Congress may be a tougher nut to crack. Republican members are more distant from Trump and his madness than Cabinet members. To save their political skins, many have developed a reflexive subservience that may take time to reconsider. A massive Democratic landslide in this year’s midterm elections may be needed to wake them up.

As for JD Vance as President, it’s difficult to predict what he might do as acting President. But he’s a mere 41 years old, far from senility. His wife is of Indian heritage and a practicing Hindi, suggesting at least that he is not, like Trump and legions of the MAGA faithful, a white or Christian supremacist. Vance is also a graduate of Yale Law School with an apparently good record, while Trump has taken extraordinary measures to ensure that his college grades and standardized test scores remain secret.

MLK knew how to take a calculated risk. He did so, with his own life and body, in organizing and leading the famous “March for Freedom” across the Edmund Pettus Bridge in Selma, Alabama. He also took a risk, with extraordinary results, in organizing the 1963 March on Washington and making his immortal “I Have a Dream” speech. His whole life proved to be a calculated risk, ending with his own assassination (which he himself had predicted) in 1968.

As I love Dr. King’s memory, I believe he would take the calculated risk of invoking Amendment 25. Of course he would choose the most auspicious time, probably waiting for a Democratic victory in the midterms.

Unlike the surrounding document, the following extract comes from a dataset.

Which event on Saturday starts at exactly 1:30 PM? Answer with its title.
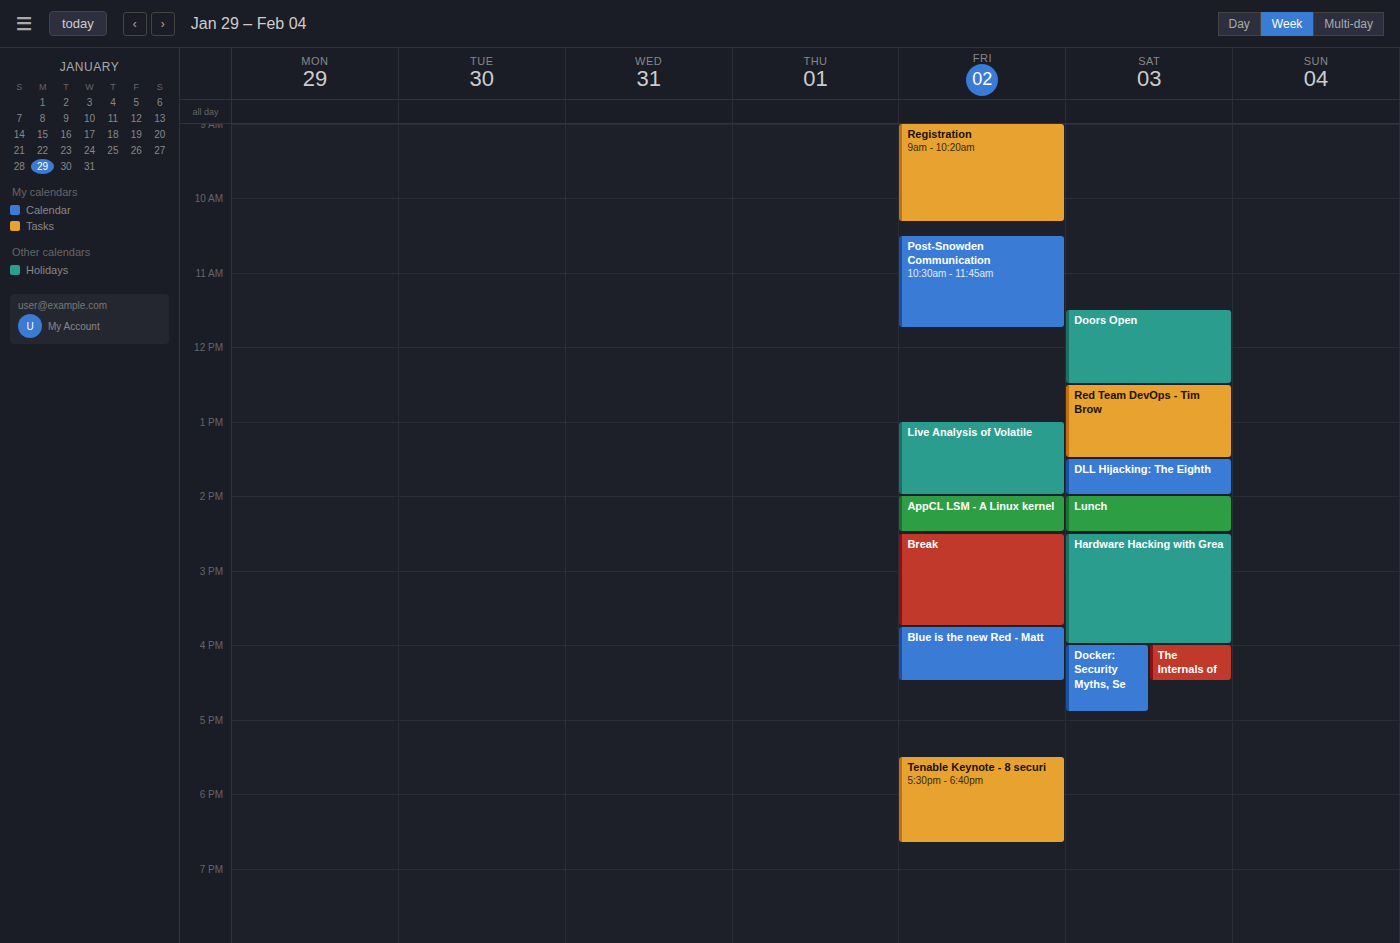
"DLL Hijacking: The Eighth"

But I have high confidence that he would not fail to use this clear constitutional mechanism to remove a chief executive who is demonstrably destroying what’s left of the Western Enlightenment, along with our nation’s commitment to racial and ethnic equality, our international prestige and support, our once-globe-leading economy, our last remaining chance to stem planetary heating, and our prospects of saving our allies, including Ukraine, Israel, Taiwan, and Europe, from the ravages of emboldened Russia, China and Iran.